Stored data entries
━━━━━━
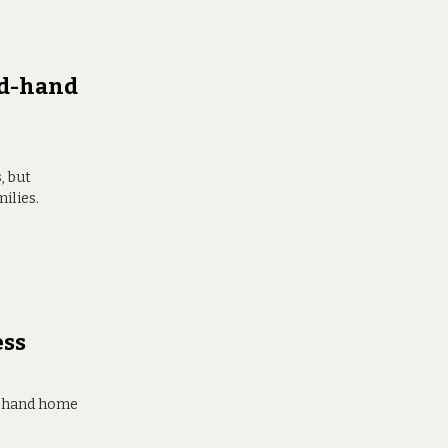
nd-hand
, but
ilies.
ess
d-hand home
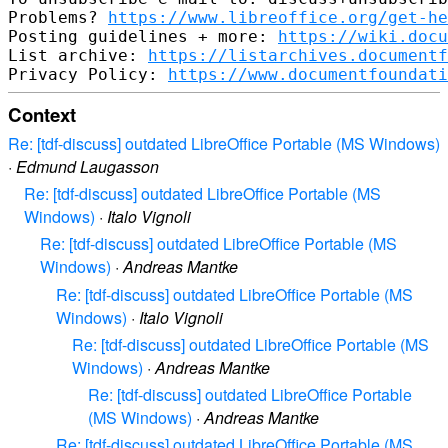
Problems? 
https://www.libreoffice.org/get-he
Posting guidelines + more: 
https://wiki.docu
List archive: 
https://listarchives.documentf
Privacy Policy: 
https://www.documentfoundati
Context
Re: [tdf-discuss] outdated LibreOffice Portable (MS Windows)
·
Edmund Laugasson
Re: [tdf-discuss] outdated LibreOffice Portable (MS
Windows)
·
Italo Vignoli
Re: [tdf-discuss] outdated LibreOffice Portable (MS
Windows)
·
Andreas Mantke
Re: [tdf-discuss] outdated LibreOffice Portable (MS
Windows)
·
Italo Vignoli
Re: [tdf-discuss] outdated LibreOffice Portable (MS
Windows)
·
Andreas Mantke
Re: [tdf-discuss] outdated LibreOffice Portable
(MS Windows)
·
Andreas Mantke
Re: [tdf-discuss] outdated LibreOffice Portable (MS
━━━━━━
[EXERCISE] Find every line in the entries that includes the word "https", then state how many there are and nothing else.

[THE ANSWER] 4